Lubitz’s homes searched

hile the relatives of the 150 people killed in Tuesday’s crash tried to come to terms with Lubitz’s actions, German police have searched the co-pilot’s home in Dusseldorf and seized material that will now be examined as part of the investigation.

They have also removed items from a home in Montabaur, a town 40 miles from Bonn, that Lubitz is believed to have shared with his parents.

Outlining evidence from the crashed plane’s black box cockpit voice recorder, Marseille prosecutor Brice Robin said Lubitz had deliberately put the plane into a descent after the captain left the cockpit.

He had refused to allow him back in and had made no response to calls from the ground or from other planes.

Jonathan Rugman: mystery surrounds Germanwings plane that crashed in French Alps

Airlines reassess policies

Some airlines are changing procedures to ensure two crew members are in the cockpit at all times during flights following the disaster.

Lufthansa said it would move to the rule “as soon as possible” across its airlines, which alongside Germanwings includes Austrian Airlines and Swiss Air. It has also appointed an official to oversee all “flight safety-relevant procedures” across the company.

The UK’s Civil Aviation Authority said it had contacted all UK operators to urge them to review safety procedures in the wake of the tragedy.

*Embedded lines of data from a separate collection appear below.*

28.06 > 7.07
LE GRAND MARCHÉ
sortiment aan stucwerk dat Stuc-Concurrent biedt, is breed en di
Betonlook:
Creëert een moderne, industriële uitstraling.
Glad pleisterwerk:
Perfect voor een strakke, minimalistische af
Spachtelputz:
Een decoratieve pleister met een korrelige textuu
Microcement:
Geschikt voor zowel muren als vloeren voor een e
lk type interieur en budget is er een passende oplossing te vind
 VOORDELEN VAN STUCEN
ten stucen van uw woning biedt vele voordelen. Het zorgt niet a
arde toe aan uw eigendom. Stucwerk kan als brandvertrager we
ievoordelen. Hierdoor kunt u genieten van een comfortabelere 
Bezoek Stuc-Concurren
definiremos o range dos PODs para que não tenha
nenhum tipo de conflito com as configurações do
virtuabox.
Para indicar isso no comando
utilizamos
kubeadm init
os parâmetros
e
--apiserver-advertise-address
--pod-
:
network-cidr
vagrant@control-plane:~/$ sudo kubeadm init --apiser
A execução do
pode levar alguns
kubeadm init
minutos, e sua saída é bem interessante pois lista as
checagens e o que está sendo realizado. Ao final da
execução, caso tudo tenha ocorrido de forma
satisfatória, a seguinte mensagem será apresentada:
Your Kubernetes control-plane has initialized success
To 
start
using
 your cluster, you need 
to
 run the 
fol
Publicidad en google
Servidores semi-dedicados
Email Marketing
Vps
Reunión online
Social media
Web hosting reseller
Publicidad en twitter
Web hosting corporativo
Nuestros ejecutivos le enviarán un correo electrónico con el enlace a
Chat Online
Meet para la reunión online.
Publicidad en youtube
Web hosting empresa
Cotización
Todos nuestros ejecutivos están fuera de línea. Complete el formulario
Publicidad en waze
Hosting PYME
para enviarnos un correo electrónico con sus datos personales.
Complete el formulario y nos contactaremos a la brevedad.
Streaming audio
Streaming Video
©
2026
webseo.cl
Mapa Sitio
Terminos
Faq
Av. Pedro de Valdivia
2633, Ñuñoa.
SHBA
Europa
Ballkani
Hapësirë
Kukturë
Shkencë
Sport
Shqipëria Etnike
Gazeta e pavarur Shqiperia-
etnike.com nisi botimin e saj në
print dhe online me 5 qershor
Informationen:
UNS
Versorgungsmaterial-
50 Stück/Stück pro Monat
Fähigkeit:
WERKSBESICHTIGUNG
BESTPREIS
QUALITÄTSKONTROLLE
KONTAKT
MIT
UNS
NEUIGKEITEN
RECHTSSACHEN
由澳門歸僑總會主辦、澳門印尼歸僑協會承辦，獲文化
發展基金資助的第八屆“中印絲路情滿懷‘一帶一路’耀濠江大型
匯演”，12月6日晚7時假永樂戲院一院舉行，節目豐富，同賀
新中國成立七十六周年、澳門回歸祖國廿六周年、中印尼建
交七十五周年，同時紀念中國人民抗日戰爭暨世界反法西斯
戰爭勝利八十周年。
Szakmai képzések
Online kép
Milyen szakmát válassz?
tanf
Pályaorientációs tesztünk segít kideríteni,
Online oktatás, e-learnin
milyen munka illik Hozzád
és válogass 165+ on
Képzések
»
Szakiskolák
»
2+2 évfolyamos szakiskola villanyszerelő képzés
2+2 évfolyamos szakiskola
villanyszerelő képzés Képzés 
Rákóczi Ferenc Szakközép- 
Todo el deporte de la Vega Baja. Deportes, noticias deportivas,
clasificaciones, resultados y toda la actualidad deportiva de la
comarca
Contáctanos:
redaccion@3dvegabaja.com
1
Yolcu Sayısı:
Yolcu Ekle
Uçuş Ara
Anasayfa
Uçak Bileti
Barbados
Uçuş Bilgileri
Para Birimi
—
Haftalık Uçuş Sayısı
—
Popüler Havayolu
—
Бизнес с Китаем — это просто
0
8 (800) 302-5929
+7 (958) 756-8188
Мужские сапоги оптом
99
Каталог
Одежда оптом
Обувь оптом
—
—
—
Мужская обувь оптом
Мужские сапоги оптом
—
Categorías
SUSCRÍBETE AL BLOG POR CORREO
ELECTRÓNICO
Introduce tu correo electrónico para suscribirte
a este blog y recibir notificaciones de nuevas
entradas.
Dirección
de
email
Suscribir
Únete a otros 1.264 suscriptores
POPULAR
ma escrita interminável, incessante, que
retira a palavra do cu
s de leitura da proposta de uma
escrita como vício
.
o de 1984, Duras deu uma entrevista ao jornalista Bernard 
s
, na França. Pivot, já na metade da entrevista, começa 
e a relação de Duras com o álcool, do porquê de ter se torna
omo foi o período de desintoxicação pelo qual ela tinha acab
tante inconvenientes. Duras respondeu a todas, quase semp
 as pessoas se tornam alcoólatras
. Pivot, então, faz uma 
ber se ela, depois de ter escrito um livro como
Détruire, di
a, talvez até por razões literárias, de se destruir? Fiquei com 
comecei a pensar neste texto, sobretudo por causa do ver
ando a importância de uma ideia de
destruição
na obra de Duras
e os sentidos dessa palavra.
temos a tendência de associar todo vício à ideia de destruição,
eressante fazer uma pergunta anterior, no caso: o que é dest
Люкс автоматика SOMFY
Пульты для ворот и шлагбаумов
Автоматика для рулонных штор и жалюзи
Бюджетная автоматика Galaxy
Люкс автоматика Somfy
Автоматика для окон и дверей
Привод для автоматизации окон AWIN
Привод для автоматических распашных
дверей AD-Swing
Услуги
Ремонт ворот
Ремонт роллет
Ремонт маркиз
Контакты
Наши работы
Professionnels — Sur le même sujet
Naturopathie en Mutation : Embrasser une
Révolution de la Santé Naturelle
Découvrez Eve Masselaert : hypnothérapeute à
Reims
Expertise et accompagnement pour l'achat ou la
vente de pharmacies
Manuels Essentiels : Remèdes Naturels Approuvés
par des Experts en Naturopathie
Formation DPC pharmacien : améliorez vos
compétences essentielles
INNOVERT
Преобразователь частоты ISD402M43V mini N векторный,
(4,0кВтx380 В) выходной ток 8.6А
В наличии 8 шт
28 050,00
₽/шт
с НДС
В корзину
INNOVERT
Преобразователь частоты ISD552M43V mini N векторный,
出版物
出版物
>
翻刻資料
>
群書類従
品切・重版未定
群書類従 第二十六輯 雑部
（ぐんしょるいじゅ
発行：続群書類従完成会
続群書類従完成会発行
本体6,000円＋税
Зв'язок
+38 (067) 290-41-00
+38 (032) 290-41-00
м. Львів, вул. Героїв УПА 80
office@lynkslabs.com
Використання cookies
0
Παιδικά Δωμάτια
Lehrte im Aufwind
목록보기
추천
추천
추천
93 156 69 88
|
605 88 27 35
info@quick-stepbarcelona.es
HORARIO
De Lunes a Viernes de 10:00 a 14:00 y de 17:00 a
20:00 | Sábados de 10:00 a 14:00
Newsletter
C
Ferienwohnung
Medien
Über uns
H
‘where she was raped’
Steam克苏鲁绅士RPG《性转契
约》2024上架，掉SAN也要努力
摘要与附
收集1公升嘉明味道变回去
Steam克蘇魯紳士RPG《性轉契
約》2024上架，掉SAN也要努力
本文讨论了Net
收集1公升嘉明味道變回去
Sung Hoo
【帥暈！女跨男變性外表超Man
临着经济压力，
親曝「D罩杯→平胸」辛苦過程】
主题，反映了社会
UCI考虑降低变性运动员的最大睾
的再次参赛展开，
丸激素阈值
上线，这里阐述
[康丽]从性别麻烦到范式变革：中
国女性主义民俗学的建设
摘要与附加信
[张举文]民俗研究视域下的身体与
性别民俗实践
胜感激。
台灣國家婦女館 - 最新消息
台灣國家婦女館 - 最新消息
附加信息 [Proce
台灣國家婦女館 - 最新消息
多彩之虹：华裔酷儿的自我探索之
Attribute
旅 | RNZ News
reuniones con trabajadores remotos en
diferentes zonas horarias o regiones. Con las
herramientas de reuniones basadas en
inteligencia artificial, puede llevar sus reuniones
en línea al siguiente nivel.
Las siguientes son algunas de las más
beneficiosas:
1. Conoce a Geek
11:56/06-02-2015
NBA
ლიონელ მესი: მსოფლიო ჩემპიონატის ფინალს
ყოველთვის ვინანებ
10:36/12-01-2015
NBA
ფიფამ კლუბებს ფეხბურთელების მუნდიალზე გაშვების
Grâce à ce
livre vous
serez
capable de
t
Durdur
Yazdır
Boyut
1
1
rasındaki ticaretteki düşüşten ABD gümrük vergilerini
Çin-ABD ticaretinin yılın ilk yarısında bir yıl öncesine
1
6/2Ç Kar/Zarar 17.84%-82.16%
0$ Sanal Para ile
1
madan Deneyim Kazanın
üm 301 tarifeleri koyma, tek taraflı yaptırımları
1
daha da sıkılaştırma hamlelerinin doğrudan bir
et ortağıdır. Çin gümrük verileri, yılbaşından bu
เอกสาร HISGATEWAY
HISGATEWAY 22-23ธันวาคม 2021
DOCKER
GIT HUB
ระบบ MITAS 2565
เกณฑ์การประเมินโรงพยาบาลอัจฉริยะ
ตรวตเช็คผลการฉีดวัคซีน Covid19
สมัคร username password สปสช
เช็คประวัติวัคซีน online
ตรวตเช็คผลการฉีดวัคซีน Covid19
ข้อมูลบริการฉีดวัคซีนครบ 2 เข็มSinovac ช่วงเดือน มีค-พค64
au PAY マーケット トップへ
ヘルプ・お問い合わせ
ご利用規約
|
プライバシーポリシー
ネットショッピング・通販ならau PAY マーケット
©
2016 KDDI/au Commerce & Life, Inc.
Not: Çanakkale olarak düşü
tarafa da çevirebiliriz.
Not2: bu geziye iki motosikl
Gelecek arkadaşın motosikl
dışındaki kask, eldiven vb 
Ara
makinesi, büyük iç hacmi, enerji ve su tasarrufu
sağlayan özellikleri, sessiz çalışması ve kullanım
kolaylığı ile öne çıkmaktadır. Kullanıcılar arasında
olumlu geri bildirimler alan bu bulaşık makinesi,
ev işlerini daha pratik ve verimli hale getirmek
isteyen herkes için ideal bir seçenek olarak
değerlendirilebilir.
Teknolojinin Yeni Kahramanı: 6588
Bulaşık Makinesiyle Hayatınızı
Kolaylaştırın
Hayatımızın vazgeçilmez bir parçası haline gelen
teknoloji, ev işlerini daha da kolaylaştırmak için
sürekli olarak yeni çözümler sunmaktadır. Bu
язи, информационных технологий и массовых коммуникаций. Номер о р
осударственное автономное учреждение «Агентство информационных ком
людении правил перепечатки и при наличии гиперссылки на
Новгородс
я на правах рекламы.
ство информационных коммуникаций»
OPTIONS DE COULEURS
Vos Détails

Monarch, easyJet, Virgin Atlantic and Thomas Cook all confirmed they had changed their policies, while Ryanair, Jet2 and Flybe said they already required two crew members to be in the cockpit at all times.

Public trust damaged

In a separate development, France’s leading pilots’ union said it intends to sue over leaks about the investigation. Pilots around Europe are angry that information about the final moments of the flight was reported in the media before authorities were informed.

Guillaume Schmid of France’s SNPL union said the lawsuit is over violating a French law on keeping investigation details secret while they are ongoing. They are concerned that the circumstances of Tuesday’s crash will damage public trust.